*TASK STATEMENT*. In your copy, leave out the pictures; write out all the data exactly.

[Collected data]
________________________________________

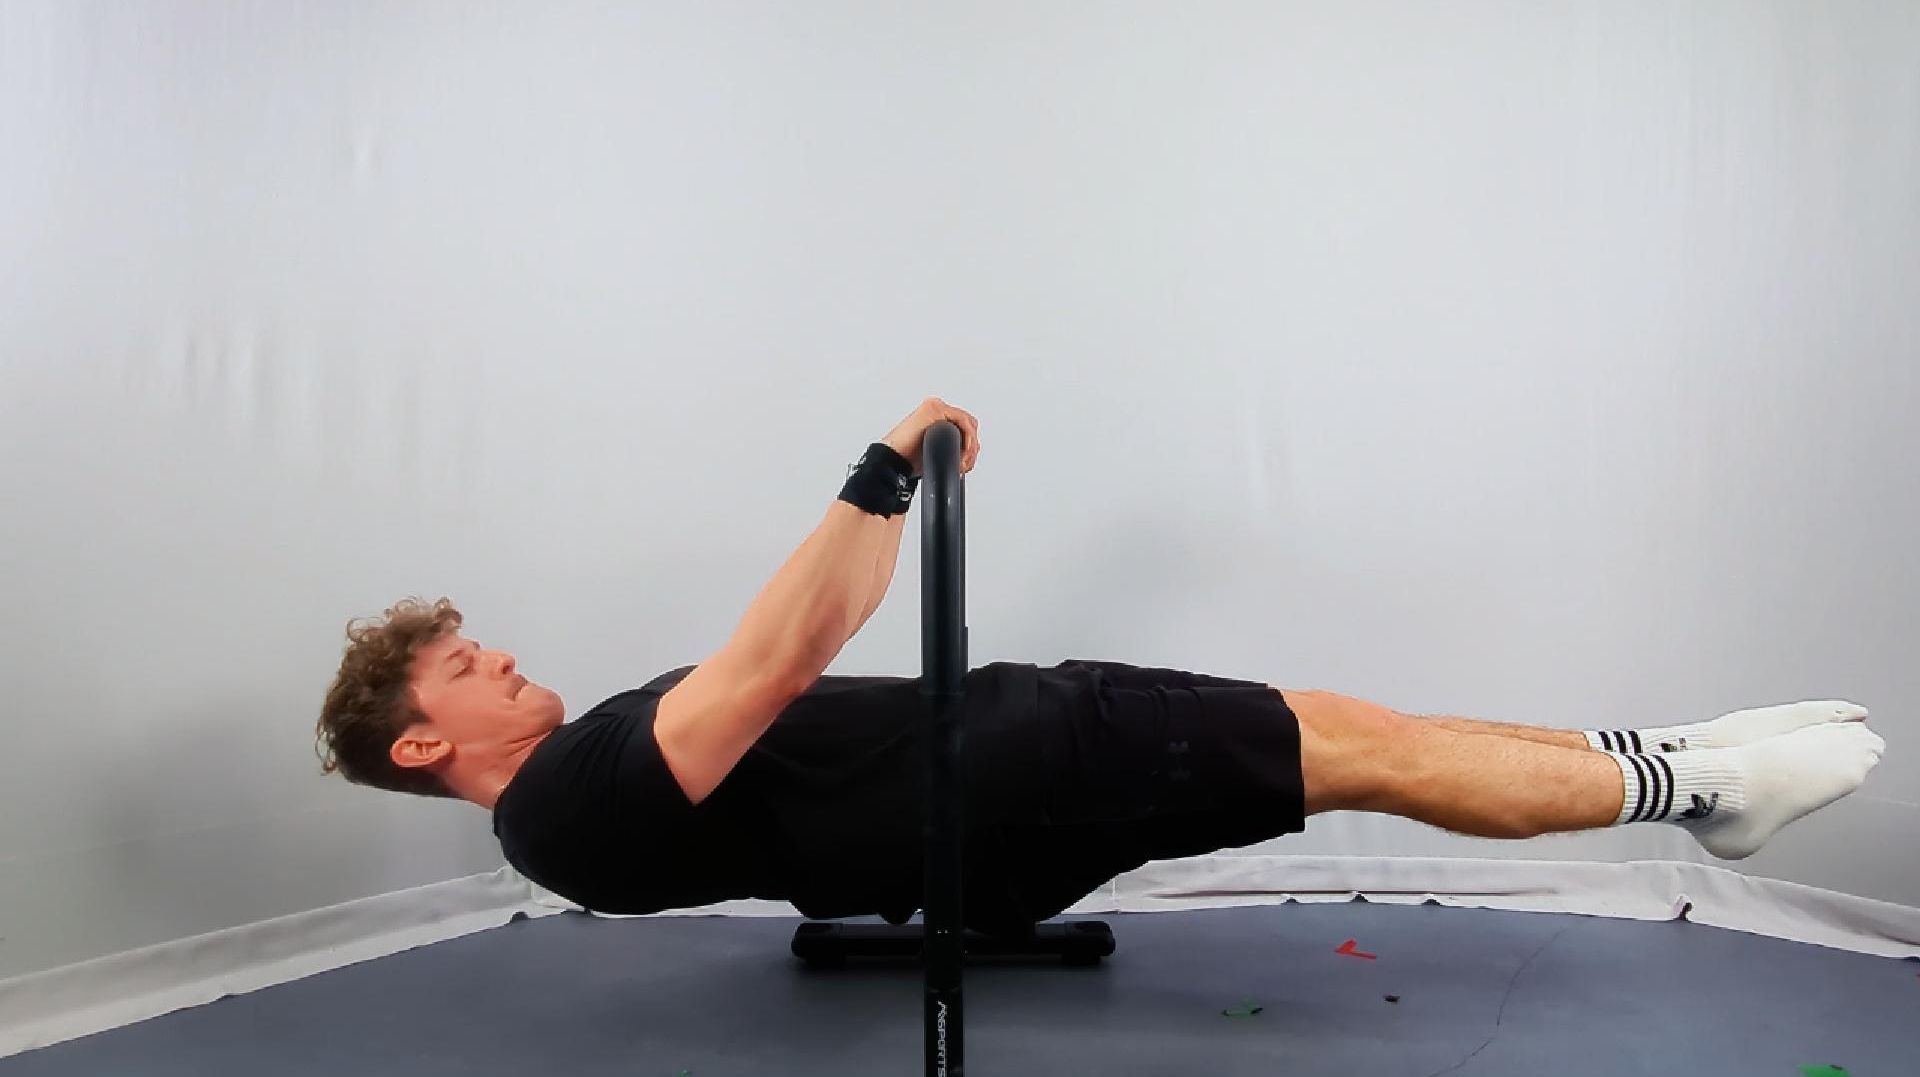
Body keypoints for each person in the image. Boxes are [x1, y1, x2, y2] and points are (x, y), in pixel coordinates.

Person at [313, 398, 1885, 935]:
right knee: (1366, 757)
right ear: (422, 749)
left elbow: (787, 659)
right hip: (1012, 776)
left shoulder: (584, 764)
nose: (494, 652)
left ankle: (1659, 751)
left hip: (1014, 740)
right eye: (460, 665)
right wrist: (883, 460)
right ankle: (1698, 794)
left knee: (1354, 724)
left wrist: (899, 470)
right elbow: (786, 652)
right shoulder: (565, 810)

________________________________________

*FINISHED TASK*.
Body keypoints for each person in the image. Boxes are [x1, y1, x2, y2] and points are (x, y), in pixel coordinates.

Person at [313, 398, 1885, 935]:
right knee: (1366, 757)
right ear: (422, 749)
left elbow: (787, 659)
right hip: (1012, 776)
left shoulder: (584, 764)
nose: (494, 652)
left ankle: (1659, 751)
left hip: (1014, 740)
right eye: (460, 665)
right wrist: (883, 460)
right ankle: (1698, 794)
left knee: (1354, 724)
left wrist: (899, 470)
right elbow: (786, 652)
right shoulder: (565, 810)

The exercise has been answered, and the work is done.